[Your objective] Give the data again in full. Keep every line the same.

==== Data

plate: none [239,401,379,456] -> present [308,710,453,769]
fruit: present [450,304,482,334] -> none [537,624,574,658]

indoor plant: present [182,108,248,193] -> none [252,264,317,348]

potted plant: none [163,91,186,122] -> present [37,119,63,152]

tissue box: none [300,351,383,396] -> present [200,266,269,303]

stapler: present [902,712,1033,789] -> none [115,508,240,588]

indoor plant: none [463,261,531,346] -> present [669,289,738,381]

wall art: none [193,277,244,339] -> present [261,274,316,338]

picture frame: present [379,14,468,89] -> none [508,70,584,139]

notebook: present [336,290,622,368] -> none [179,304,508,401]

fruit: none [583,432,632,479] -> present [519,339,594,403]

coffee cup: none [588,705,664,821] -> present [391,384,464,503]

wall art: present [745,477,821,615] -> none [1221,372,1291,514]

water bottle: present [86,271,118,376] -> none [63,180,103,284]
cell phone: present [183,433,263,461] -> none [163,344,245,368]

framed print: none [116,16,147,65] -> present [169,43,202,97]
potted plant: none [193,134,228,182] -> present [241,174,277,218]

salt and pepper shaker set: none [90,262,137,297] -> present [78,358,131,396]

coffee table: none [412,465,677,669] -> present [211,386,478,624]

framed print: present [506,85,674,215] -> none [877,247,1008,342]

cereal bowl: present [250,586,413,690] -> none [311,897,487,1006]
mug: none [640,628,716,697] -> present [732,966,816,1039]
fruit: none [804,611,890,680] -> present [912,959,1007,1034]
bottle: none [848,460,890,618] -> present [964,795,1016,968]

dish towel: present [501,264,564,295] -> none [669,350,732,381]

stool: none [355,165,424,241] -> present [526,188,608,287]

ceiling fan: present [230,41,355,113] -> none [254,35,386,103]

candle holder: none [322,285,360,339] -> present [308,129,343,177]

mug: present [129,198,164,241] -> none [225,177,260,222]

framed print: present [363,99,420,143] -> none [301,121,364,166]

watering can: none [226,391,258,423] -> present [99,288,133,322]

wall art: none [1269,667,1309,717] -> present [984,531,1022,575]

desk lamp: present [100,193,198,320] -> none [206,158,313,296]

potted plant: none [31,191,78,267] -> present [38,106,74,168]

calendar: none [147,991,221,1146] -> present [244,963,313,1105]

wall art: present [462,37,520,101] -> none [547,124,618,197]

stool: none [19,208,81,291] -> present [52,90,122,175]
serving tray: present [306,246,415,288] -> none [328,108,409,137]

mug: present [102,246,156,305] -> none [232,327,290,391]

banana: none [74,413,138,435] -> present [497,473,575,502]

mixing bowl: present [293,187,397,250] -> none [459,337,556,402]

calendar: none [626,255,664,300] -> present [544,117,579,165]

========

[Reply]
plate: none [239,401,379,456] -> present [308,710,453,769]
fruit: present [450,304,482,334] -> none [537,624,574,658]

indoor plant: present [182,108,248,193] -> none [252,264,317,348]

potted plant: none [163,91,186,122] -> present [37,119,63,152]

tissue box: none [300,351,383,396] -> present [200,266,269,303]

stapler: present [902,712,1033,789] -> none [115,508,240,588]

indoor plant: none [463,261,531,346] -> present [669,289,738,381]

wall art: none [193,277,244,339] -> present [261,274,316,338]

picture frame: present [379,14,468,89] -> none [508,70,584,139]

notebook: present [336,290,622,368] -> none [179,304,508,401]

fruit: none [583,432,632,479] -> present [519,339,594,403]

coffee cup: none [588,705,664,821] -> present [391,384,464,503]

wall art: present [745,477,821,615] -> none [1221,372,1291,514]

water bottle: present [86,271,118,376] -> none [63,180,103,284]
cell phone: present [183,433,263,461] -> none [163,344,245,368]

framed print: none [116,16,147,65] -> present [169,43,202,97]
potted plant: none [193,134,228,182] -> present [241,174,277,218]

salt and pepper shaker set: none [90,262,137,297] -> present [78,358,131,396]

coffee table: none [412,465,677,669] -> present [211,386,478,624]

framed print: present [506,85,674,215] -> none [877,247,1008,342]

cereal bowl: present [250,586,413,690] -> none [311,897,487,1006]
mug: none [640,628,716,697] -> present [732,966,816,1039]
fruit: none [804,611,890,680] -> present [912,959,1007,1034]
bottle: none [848,460,890,618] -> present [964,795,1016,968]

dish towel: present [501,264,564,295] -> none [669,350,732,381]

stool: none [355,165,424,241] -> present [526,188,608,287]

ceiling fan: present [230,41,355,113] -> none [254,35,386,103]

candle holder: none [322,285,360,339] -> present [308,129,343,177]

mug: present [129,198,164,241] -> none [225,177,260,222]

framed print: present [363,99,420,143] -> none [301,121,364,166]

watering can: none [226,391,258,423] -> present [99,288,133,322]

wall art: none [1269,667,1309,717] -> present [984,531,1022,575]

desk lamp: present [100,193,198,320] -> none [206,158,313,296]

potted plant: none [31,191,78,267] -> present [38,106,74,168]

calendar: none [147,991,221,1146] -> present [244,963,313,1105]

wall art: present [462,37,520,101] -> none [547,124,618,197]

stool: none [19,208,81,291] -> present [52,90,122,175]
serving tray: present [306,246,415,288] -> none [328,108,409,137]

mug: present [102,246,156,305] -> none [232,327,290,391]

banana: none [74,413,138,435] -> present [497,473,575,502]

mixing bowl: present [293,187,397,250] -> none [459,337,556,402]

calendar: none [626,255,664,300] -> present [544,117,579,165]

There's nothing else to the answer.